Work to be completed:
All lines in the records below with the word "immunohistochemistry" must be returned.

Items from a dataset:

------------------------------

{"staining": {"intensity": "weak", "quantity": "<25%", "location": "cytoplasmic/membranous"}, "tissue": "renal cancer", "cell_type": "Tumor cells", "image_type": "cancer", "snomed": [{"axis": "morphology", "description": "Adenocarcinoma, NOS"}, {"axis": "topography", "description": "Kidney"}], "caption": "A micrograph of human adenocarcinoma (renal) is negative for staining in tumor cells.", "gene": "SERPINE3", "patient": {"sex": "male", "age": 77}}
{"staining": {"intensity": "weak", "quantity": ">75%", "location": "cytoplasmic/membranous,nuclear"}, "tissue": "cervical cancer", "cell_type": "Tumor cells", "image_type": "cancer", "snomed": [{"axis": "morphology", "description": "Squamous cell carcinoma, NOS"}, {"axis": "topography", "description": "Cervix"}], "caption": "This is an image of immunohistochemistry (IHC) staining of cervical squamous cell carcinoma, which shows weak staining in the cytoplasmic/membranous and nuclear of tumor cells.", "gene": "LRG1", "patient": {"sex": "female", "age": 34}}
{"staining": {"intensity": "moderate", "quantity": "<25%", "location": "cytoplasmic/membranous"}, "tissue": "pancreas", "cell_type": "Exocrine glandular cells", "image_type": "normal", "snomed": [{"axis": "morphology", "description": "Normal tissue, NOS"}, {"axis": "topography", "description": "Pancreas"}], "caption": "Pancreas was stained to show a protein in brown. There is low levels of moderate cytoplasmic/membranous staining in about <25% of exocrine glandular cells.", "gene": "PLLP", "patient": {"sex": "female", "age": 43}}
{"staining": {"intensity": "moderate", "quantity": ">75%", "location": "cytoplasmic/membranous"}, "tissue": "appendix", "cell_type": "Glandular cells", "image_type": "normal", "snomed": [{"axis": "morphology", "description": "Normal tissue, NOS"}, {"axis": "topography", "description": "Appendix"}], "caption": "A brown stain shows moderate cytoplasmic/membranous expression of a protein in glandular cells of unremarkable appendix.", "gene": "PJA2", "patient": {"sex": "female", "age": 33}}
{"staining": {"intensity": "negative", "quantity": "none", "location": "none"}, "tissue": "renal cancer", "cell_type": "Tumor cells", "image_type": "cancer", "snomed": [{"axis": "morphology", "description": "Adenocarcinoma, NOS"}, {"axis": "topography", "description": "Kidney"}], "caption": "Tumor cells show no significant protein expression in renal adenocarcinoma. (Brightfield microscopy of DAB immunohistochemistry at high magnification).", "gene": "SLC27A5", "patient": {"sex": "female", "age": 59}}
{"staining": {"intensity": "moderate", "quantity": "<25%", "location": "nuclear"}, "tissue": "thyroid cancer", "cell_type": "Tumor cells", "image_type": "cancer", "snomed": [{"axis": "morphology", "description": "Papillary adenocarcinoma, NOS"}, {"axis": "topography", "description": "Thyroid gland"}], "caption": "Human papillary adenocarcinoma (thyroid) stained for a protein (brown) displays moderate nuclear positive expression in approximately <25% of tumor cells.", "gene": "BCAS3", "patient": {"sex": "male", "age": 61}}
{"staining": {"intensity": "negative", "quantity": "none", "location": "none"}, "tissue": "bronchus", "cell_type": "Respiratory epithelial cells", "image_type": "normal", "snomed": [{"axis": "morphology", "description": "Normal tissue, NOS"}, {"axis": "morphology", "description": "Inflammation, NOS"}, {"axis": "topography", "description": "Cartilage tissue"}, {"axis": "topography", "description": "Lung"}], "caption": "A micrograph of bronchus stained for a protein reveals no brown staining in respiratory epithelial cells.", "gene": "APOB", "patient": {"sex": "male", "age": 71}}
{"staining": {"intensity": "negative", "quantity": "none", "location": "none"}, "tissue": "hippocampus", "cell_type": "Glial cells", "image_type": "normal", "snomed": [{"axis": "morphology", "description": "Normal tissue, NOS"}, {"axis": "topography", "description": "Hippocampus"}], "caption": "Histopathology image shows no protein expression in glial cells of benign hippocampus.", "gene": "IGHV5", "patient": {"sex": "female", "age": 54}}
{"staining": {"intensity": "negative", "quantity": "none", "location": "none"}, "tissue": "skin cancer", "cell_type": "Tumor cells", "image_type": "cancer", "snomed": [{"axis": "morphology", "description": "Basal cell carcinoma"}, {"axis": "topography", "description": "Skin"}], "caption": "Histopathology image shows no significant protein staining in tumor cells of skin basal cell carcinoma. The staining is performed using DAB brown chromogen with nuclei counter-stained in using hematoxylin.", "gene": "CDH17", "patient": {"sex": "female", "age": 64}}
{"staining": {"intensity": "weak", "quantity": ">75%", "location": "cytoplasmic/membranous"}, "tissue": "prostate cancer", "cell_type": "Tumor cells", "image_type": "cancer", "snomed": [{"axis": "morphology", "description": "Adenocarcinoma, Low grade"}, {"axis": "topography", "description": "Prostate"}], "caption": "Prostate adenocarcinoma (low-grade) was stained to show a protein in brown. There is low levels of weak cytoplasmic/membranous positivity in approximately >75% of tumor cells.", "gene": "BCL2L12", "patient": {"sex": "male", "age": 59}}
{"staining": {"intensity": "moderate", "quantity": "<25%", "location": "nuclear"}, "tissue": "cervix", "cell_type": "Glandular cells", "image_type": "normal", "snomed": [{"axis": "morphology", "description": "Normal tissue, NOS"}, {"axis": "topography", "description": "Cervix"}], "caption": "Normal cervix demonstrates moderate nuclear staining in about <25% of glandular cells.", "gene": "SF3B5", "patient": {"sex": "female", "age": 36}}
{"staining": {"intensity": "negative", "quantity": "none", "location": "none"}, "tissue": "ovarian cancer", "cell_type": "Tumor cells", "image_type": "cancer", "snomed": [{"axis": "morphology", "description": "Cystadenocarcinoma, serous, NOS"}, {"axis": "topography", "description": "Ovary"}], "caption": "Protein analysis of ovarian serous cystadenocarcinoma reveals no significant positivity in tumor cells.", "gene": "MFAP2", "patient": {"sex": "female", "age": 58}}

------------------------------

Exercise result:
{"staining": {"intensity": "weak", "quantity": ">75%", "location": "cytoplasmic/membranous,nuclear"}, "tissue": "cervical cancer", "cell_type": "Tumor cells", "image_type": "cancer", "snomed": [{"axis": "morphology", "description": "Squamous cell carcinoma, NOS"}, {"axis": "topography", "description": "Cervix"}], "caption": "This is an image of immunohistochemistry (IHC) staining of cervical squamous cell carcinoma, which shows weak staining in the cytoplasmic/membranous and nuclear of tumor cells.", "gene": "LRG1", "patient": {"sex": "female", "age": 34}}
{"staining": {"intensity": "negative", "quantity": "none", "location": "none"}, "tissue": "renal cancer", "cell_type": "Tumor cells", "image_type": "cancer", "snomed": [{"axis": "morphology", "description": "Adenocarcinoma, NOS"}, {"axis": "topography", "description": "Kidney"}], "caption": "Tumor cells show no significant protein expression in renal adenocarcinoma. (Brightfield microscopy of DAB immunohistochemistry at high magnification).", "gene": "SLC27A5", "patient": {"sex": "female", "age": 59}}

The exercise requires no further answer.